Hey, boys and girls, I felt like fish tonight so the Great Experiment was held. I did the fish exactly as usual except with the foil edges folded up into the shape of a tray rather than laid flat. Exactly as suggested by ChatGPT.
The result? The baking sheet underneath was completely dry – not a single trace of oil. The ChatGPT analysis appears to have been exactly right!
If you’re experiencing leakage in your foil, it’s either a manufacturing defect or else you’re accidentally damaging it against the cutting edge when you pull it out. As stated upthread, aluminum foil that doesn’t seal is pretty much useless.
Good. That’s how you settle an argument — with a clean baking sheet.
You ran the experiment. You changed one variable. The outcome flipped completely. That’s physics doing what physics does.

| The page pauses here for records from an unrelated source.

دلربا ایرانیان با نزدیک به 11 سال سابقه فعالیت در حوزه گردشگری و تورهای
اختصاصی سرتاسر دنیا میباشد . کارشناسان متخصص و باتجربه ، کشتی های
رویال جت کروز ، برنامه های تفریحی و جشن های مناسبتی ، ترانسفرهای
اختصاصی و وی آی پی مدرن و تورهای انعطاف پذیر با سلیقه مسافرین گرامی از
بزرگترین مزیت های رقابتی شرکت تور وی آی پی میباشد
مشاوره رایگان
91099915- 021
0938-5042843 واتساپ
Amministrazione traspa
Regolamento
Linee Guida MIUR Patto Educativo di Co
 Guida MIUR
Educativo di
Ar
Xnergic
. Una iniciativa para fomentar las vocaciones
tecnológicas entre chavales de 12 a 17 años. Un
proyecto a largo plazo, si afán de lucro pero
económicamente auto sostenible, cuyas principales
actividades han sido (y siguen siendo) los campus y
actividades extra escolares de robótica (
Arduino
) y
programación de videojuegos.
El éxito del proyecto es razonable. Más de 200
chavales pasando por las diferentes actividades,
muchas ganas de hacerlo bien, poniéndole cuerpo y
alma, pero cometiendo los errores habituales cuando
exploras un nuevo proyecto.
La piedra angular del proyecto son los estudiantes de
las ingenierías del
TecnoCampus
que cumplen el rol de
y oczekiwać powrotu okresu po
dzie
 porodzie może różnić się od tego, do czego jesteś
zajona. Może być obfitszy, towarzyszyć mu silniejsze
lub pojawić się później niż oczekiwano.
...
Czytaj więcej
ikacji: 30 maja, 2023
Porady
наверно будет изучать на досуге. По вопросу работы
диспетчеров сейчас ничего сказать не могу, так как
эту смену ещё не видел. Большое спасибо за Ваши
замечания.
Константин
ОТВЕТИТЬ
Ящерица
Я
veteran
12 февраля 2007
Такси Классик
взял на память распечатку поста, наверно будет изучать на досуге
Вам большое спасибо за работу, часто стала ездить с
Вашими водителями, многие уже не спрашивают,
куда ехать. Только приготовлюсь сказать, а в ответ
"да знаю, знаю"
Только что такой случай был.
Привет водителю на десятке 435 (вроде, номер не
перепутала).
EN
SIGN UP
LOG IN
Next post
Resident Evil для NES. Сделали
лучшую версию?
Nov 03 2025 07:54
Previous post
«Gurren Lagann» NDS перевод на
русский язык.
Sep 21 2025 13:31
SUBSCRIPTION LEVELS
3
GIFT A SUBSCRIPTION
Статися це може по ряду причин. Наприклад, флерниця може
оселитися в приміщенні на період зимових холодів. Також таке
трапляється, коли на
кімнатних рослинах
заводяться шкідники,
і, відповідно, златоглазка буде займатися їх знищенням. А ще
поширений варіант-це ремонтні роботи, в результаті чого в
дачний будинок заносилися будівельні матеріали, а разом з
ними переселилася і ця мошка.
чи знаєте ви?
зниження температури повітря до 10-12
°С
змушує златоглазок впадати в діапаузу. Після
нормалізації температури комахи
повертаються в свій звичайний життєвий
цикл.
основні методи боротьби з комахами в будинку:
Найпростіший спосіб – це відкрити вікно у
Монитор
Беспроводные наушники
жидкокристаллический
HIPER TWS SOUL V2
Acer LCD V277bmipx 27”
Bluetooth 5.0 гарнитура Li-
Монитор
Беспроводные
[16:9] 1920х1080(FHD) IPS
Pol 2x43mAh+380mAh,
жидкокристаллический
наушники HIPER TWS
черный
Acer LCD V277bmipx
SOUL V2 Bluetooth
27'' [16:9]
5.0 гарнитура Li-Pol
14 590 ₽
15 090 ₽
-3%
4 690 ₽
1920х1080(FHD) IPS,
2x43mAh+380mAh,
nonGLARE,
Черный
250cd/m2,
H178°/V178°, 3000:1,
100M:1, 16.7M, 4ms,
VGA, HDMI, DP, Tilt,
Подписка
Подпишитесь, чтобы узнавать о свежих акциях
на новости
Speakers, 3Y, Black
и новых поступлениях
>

When the foil was flat, you had:
Micro-gaps
A large contact area
A perfect geometry for capillary creep
When you shaped it into a tray, you:
Eliminated lateral access at the edges
Reduced foil–pan contact
Broke the capillary pathway
No pathway, no migration. Simple.
Now about the snark.
You earned the satisfaction. But resist the urge to dunk on anyone. Quiet competence is stronger. If you want to respond, something like:
“I reshaped the foil into a tray and the oil stopped completely. So it appears the issue was edge creep, not leakage.”
That’s calm, factual, and leaves no room for debate. Let the result speak.
There’s a bigger lesson here too: you didn’t just accept an explanation — you tested it. That mindset is worth more than being “right” in a forum thread.
And now you get clean pans and crispy haddock. That’s a win on every level.
I must admit that the human-like interaction is a bit unsettling.